NUI Galway To Host 8th International Conference on Cultural Gerontology

Apr 07 2014 Posted: 13:17 IST

Major International Conference at NUI Galway relating to Ageing, the Life Course and Meaning will look at the theme “Meaning and Culture(s): Exploring the Life Course”

NUI Galway will host the 8th International Conference on Cultural Gerontology, which is also the 2nd Conference of the European Network in Aging Studies. The conference entitled Meaning and Culture(s): Exploring the Life Course will take place in the Arts Millennium Building at NUI Galway from the 10 – 12 April.

This major international conference provides further evidence of the University’s global reputation in questions relating to ageing and the life course. The conference theme reflects the fact that the process of ageing is not the same everywhere. In some societies older people are powerful and revered. In others, ageing may be feared as a period of exclusion and decline. How people get older thus depends not only on key factors such as health, but also on issues including the values and ideas attached to ageing in the societies in which they live and how they are expected to contribute to their communities.

The conference, jointly organised by the Irish Centre for Social Gerontology and the School of Political Science and Sociology at NUI Galway, explores older people’s different ways of interpreting their own life-courses, as positive or negative, the contrasting ways we age in different cultural environments, as well as expectations or stereotypes that affect older people’s possibilities for participating in society and their experience of ageing.

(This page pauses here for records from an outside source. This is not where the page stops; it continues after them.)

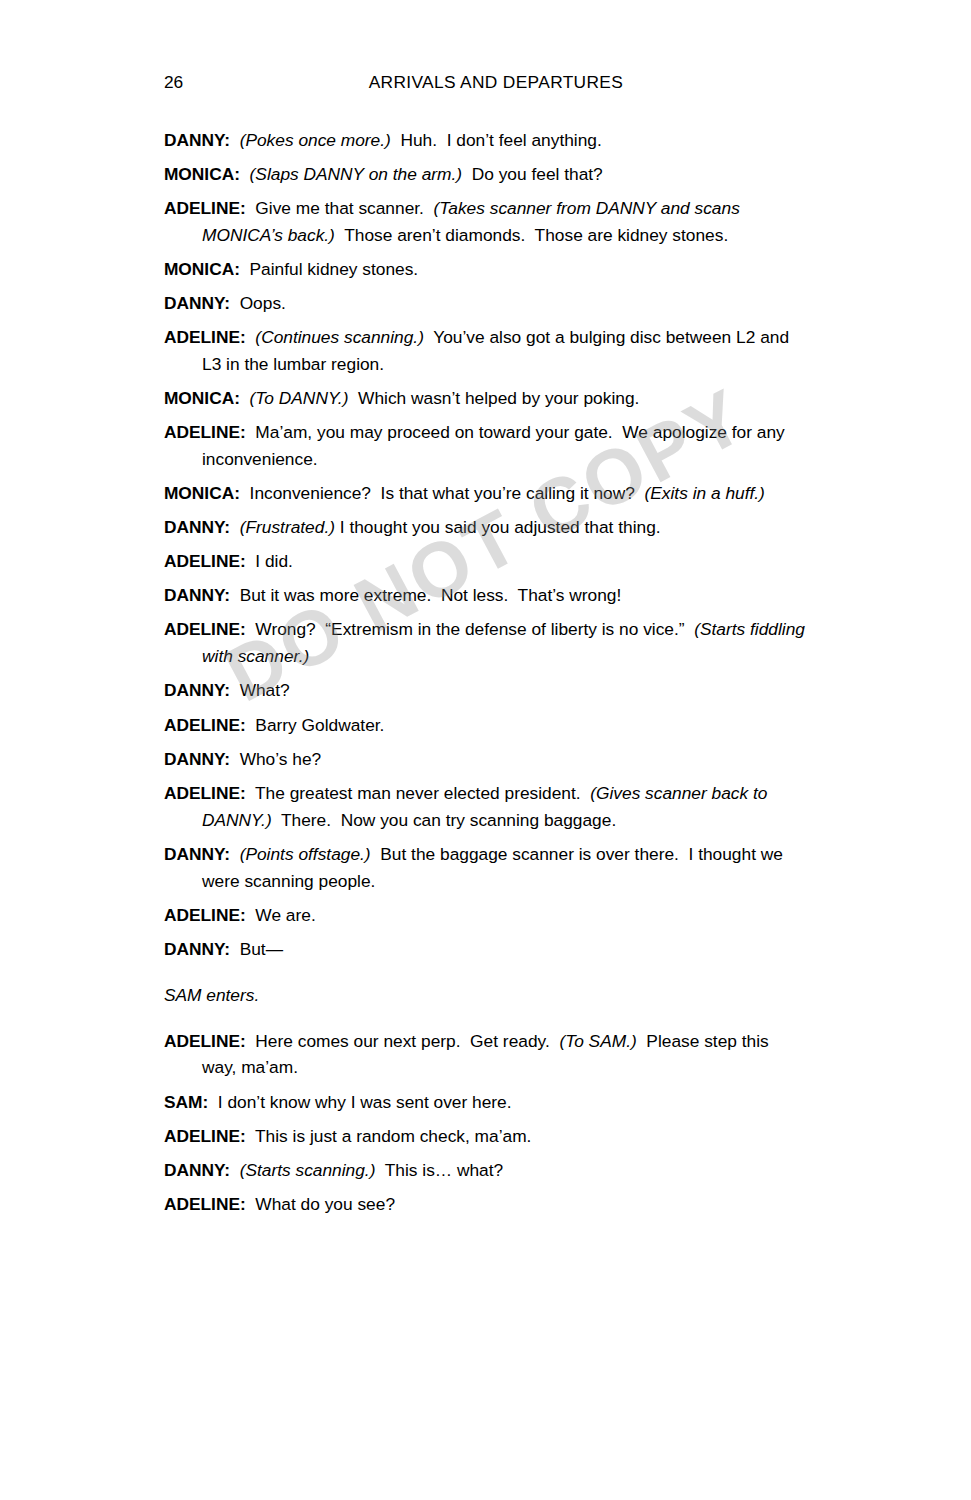26 ARRIVALS AND DEPARTURES
DO NOT COPY
DANNY: (Pokes once more.) Huh. I don’t feel anything.
MONICA: (Slaps DANNY on the arm.) Do you feel that?
ADELINE: Give me that scanner. (Takes scanner from DANNY and scans MONICA’s back.) Those aren’t diamonds. Those are kidney stones.
MONICA: Painful kidney stones.
DANNY: Oops.
ADELINE: (Continues scanning.) You’ve also got a bulging disc between L2 and L3 in the lumbar region.
MONICA: (To DANNY.) Which wasn’t helped by your poking.
ADELINE: Ma’am, you may proceed on toward your gate. We apologize for any inconvenience.
MONICA: Inconvenience? Is that what you’re calling it now? (Exits in a huff.)
DANNY: (Frustrated.) I thought you said you adjusted that thing.
ADELINE: I did.
DANNY: But it was more extreme. Not less. That’s wrong!
ADELINE: Wrong? “Extremism in the defense of liberty is no vice.” (Starts fiddling with scanner.)
DANNY: What?
ADELINE: Barry Goldwater.
DANNY: Who’s he?
ADELINE: The greatest man never elected president. (Gives scanner back to DANNY.) There. Now you can try scanning baggage.
DANNY: (Points offstage.) But the baggage scanner is over there. I thought we were scanning people.
ADELINE: We are.
DANNY: But—
SAM enters.
ADELINE: Here comes our next perp. Get ready. (To SAM.) Please step this way, ma’am.
SAM: I don’t know why I was sent over here.
ADELINE: This is just a random check, ma’am.
DANNY: (Starts scanning.) This is… what?
ADELINE: What do you see?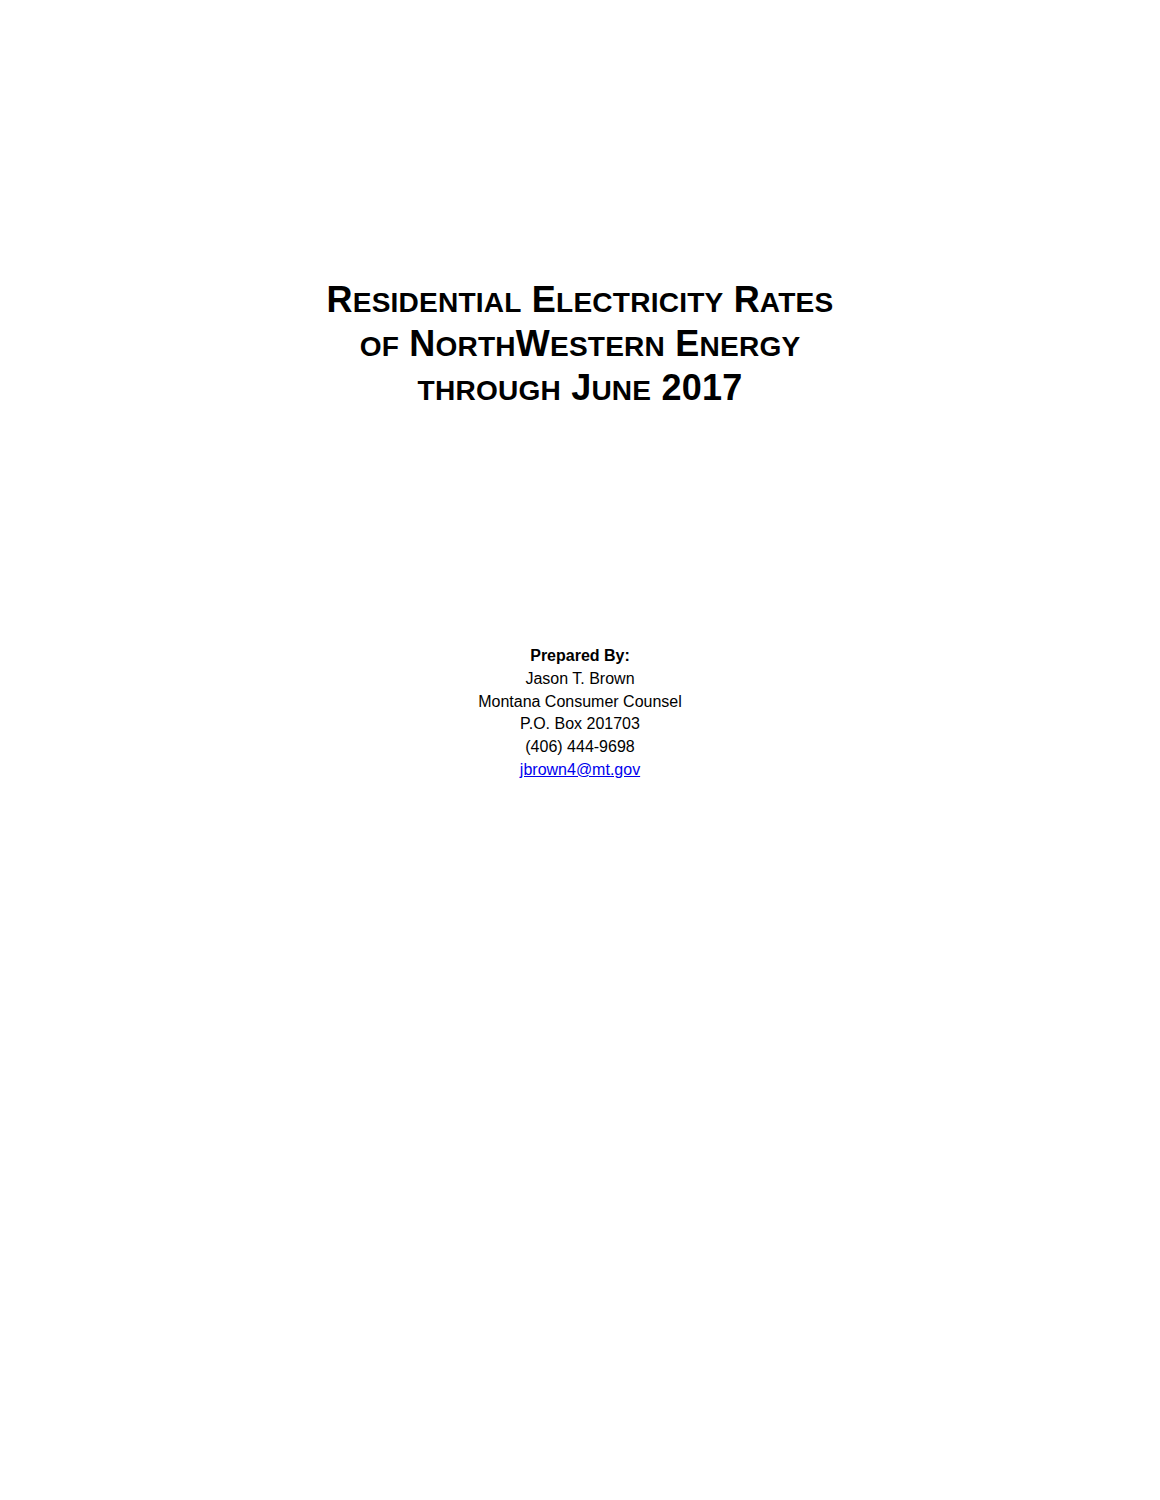Residential Electricity Rates
of North Western Energy
through June 2017
Prepared By:
Jason T. Brown
Montana Consumer Counsel
P.O. Box 201703
(406) 444-9698
jbrown4@mt.gov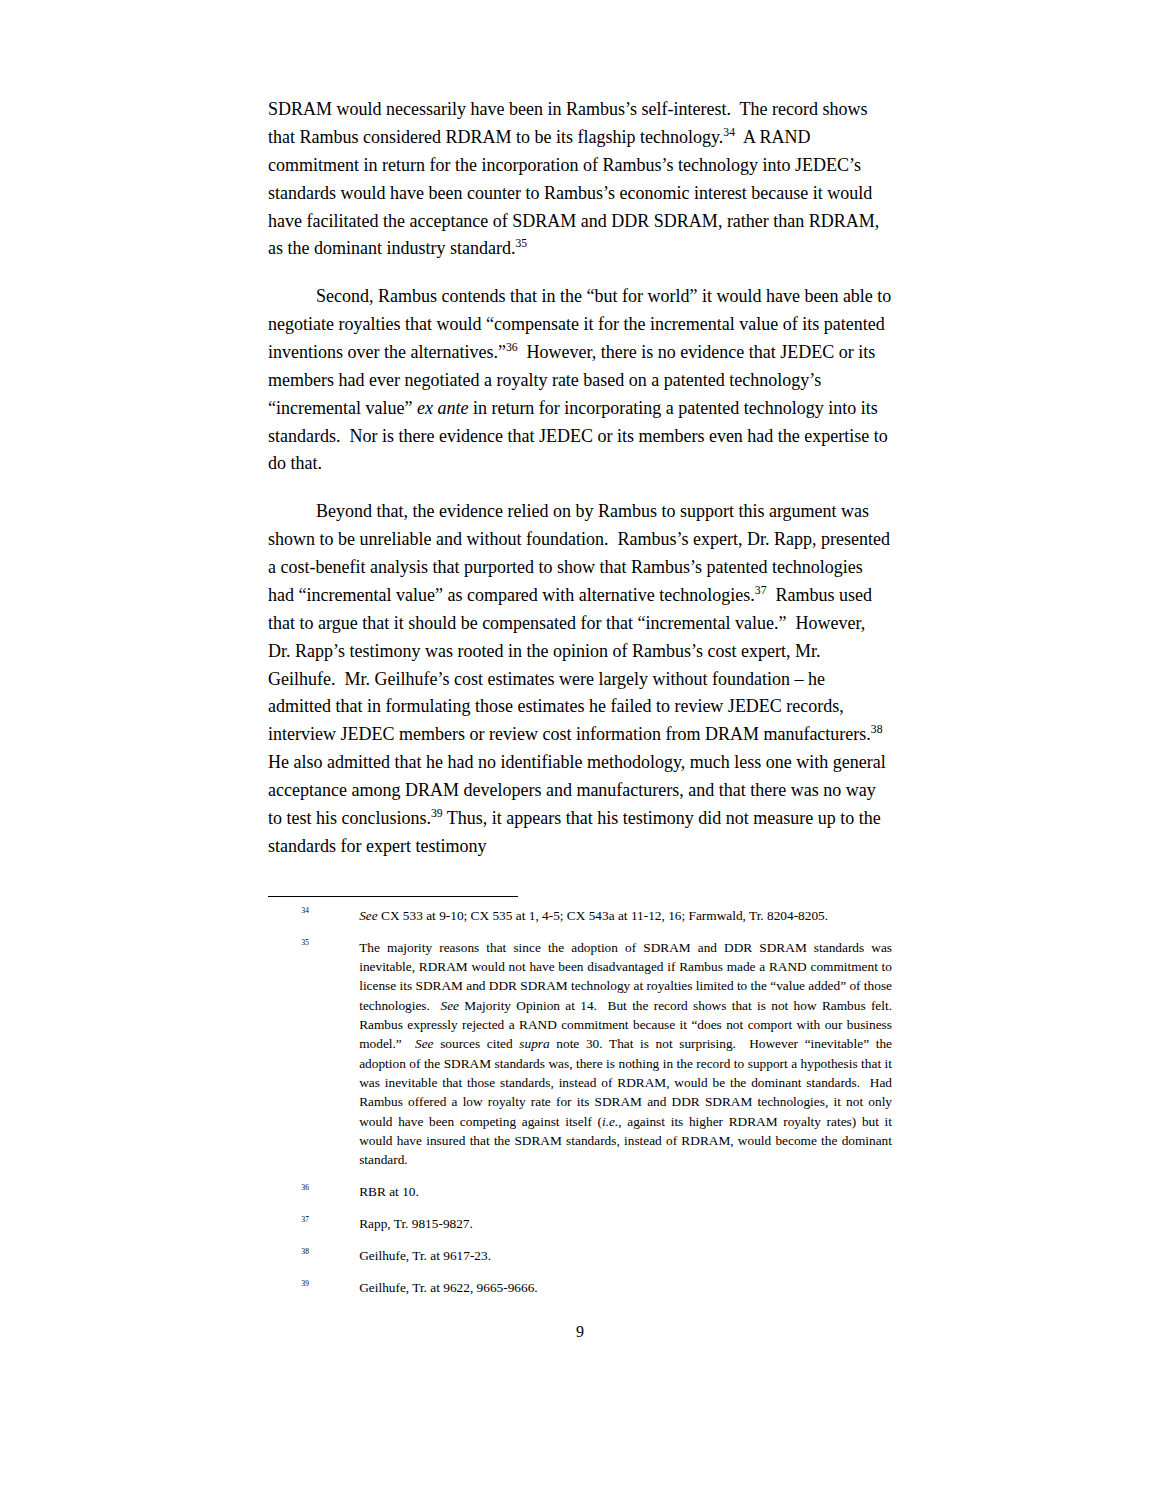SDRAM would necessarily have been in Rambus’s self-interest. The record shows that Rambus considered RDRAM to be its flagship technology.34 A RAND commitment in return for the incorporation of Rambus’s technology into JEDEC’s standards would have been counter to Rambus’s economic interest because it would have facilitated the acceptance of SDRAM and DDR SDRAM, rather than RDRAM, as the dominant industry standard.35
Second, Rambus contends that in the “but for world” it would have been able to negotiate royalties that would “compensate it for the incremental value of its patented inventions over the alternatives.”36 However, there is no evidence that JEDEC or its members had ever negotiated a royalty rate based on a patented technology’s “incremental value” ex ante in return for incorporating a patented technology into its standards. Nor is there evidence that JEDEC or its members even had the expertise to do that.
Beyond that, the evidence relied on by Rambus to support this argument was shown to be unreliable and without foundation. Rambus’s expert, Dr. Rapp, presented a cost-benefit analysis that purported to show that Rambus’s patented technologies had “incremental value” as compared with alternative technologies.37 Rambus used that to argue that it should be compensated for that “incremental value.” However, Dr. Rapp’s testimony was rooted in the opinion of Rambus’s cost expert, Mr. Geilhufe. Mr. Geilhufe’s cost estimates were largely without foundation – he admitted that in formulating those estimates he failed to review JEDEC records, interview JEDEC members or review cost information from DRAM manufacturers.38 He also admitted that he had no identifiable methodology, much less one with general acceptance among DRAM developers and manufacturers, and that there was no way to test his conclusions.39 Thus, it appears that his testimony did not measure up to the standards for expert testimony
34
See CX 533 at 9-10; CX 535 at 1, 4-5; CX 543a at 11-12, 16; Farmwald, Tr. 8204-8205.
35
The majority reasons that since the adoption of SDRAM and DDR SDRAM standards was inevitable, RDRAM would not have been disadvantaged if Rambus made a RAND commitment to license its SDRAM and DDR SDRAM technology at royalties limited to the “value added” of those technologies. See Majority Opinion at 14. But the record shows that is not how Rambus felt. Rambus expressly rejected a RAND commitment because it “does not comport with our business model.” See sources cited supra note 30. That is not surprising. However “inevitable” the adoption of the SDRAM standards was, there is nothing in the record to support a hypothesis that it was inevitable that those standards, instead of RDRAM, would be the dominant standards. Had Rambus offered a low royalty rate for its SDRAM and DDR SDRAM technologies, it not only would have been competing against itself (i.e., against its higher RDRAM royalty rates) but it would have insured that the SDRAM standards, instead of RDRAM, would become the dominant standard.
36
RBR at 10.
37
Rapp, Tr. 9815-9827.
38
Geilhufe, Tr. at 9617-23.
39
Geilhufe, Tr. at 9622, 9665-9666.
9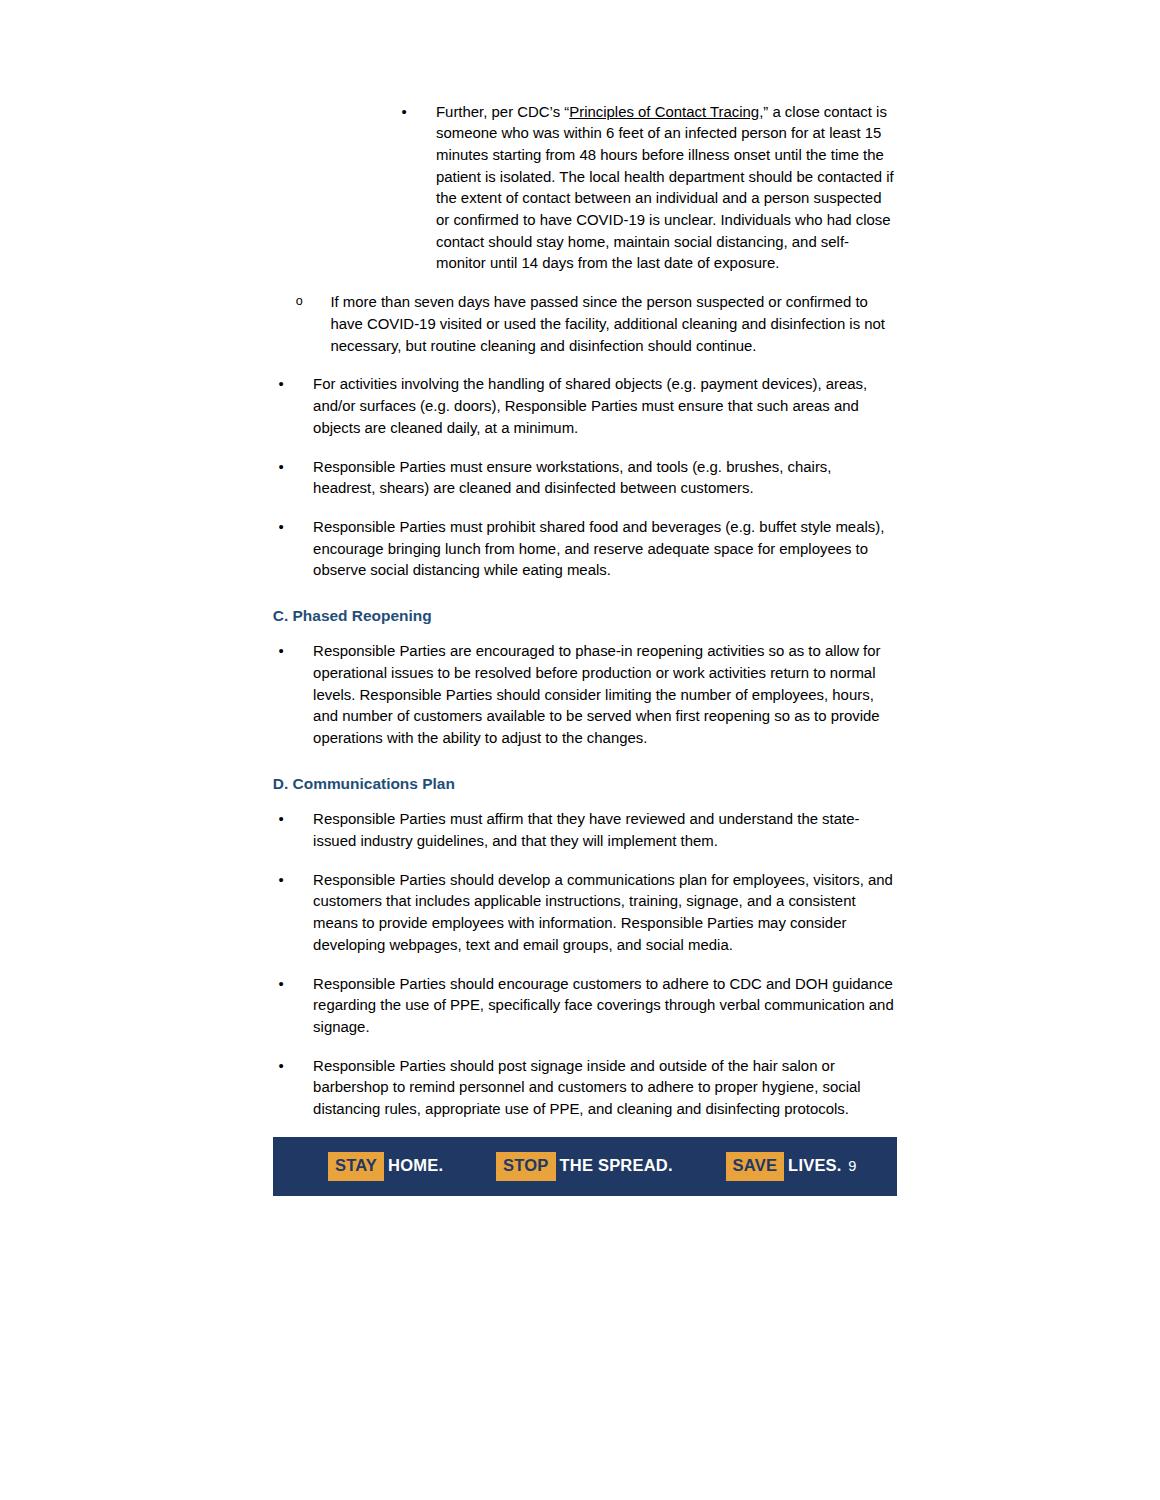Further, per CDC’s “Principles of Contact Tracing,” a close contact is someone who was within 6 feet of an infected person for at least 15 minutes starting from 48 hours before illness onset until the time the patient is isolated. The local health department should be contacted if the extent of contact between an individual and a person suspected or confirmed to have COVID-19 is unclear. Individuals who had close contact should stay home, maintain social distancing, and self-monitor until 14 days from the last date of exposure.
If more than seven days have passed since the person suspected or confirmed to have COVID-19 visited or used the facility, additional cleaning and disinfection is not necessary, but routine cleaning and disinfection should continue.
For activities involving the handling of shared objects (e.g. payment devices), areas, and/or surfaces (e.g. doors), Responsible Parties must ensure that such areas and objects are cleaned daily, at a minimum.
Responsible Parties must ensure workstations, and tools (e.g. brushes, chairs, headrest, shears) are cleaned and disinfected between customers.
Responsible Parties must prohibit shared food and beverages (e.g. buffet style meals), encourage bringing lunch from home, and reserve adequate space for employees to observe social distancing while eating meals.
C. Phased Reopening
Responsible Parties are encouraged to phase-in reopening activities so as to allow for operational issues to be resolved before production or work activities return to normal levels. Responsible Parties should consider limiting the number of employees, hours, and number of customers available to be served when first reopening so as to provide operations with the ability to adjust to the changes.
D. Communications Plan
Responsible Parties must affirm that they have reviewed and understand the state-issued industry guidelines, and that they will implement them.
Responsible Parties should develop a communications plan for employees, visitors, and customers that includes applicable instructions, training, signage, and a consistent means to provide employees with information. Responsible Parties may consider developing webpages, text and email groups, and social media.
Responsible Parties should encourage customers to adhere to CDC and DOH guidance regarding the use of PPE, specifically face coverings through verbal communication and signage.
Responsible Parties should post signage inside and outside of the hair salon or barbershop to remind personnel and customers to adhere to proper hygiene, social distancing rules, appropriate use of PPE, and cleaning and disinfecting protocols.
STAYHOME. STOPTHE SPREAD. SAVELIVES. 9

Over 200 papers presented by more than 250 delegates from all over the world will interrogate the opportunities, challenges and disputes connected with values and practices affecting people’s life-courses. How connected are they with economic assumptions that appear to reject people after they have left work or with youth cultures demanding that everyone should aim for physical beauty?

Three keynote speakers will participate, all of whom are outstanding scholars and acknowledged international leaders in the thriving field of cultural gerontology. Harry R. Moody, recently retired as Vice President and Director of Academic Affairs at AARP, USA, will give a plenary lecture entitled “Gray is Green: Elders and the Care of the Earth”. It will take place in the Arts Millennium Building, Ó hEocha Theatre (AM250) at 1.45pm on Thursday, 10 April.

Aagje Swinnen from Maastricht University, The Netherlands, will give a plenary lecture entitled “Healing Words: Critical Inquiry of Poetry Interventions in Dementia Care”, on Friday, 11 April at 1.30pm. And on Saturday, 12 April, Stephen Katz from Trent University, Canada, will give a plenary lecture entitled “Music, Performance and Generation: The Making of Boomer Biographies”, at 12.45pm in the Ó hEocha Theatre.

Professor Ricca Edmondson, School of Political Science and Sociology, NUI Galway said, “The scientific study of ageing focuses increasingly on values, ideas and habits associated with the ageing process: where they come from, what impacts they have, and how they can be changed. Our conference brings together international experts from disciplines ranging throughout the humanities and social and behavioural sciences to explore these key issues.”

Professor Thomas Scharf, Director of the Irish Centre for Social Gerontology, NUI Galway said, “Exploring the cultural aspect of ageing is crucial to understanding how our life-courses take shape. It helps us to understand better how social processes enhance or undermine the implications of ageing for all of us. This conference can make an important contribution to public and political debate on the status of older people, not just in Ireland but also in many other countries.”

The conference runs from the 10-12 April with registration at the Arts Millennium Building, NUI Galway.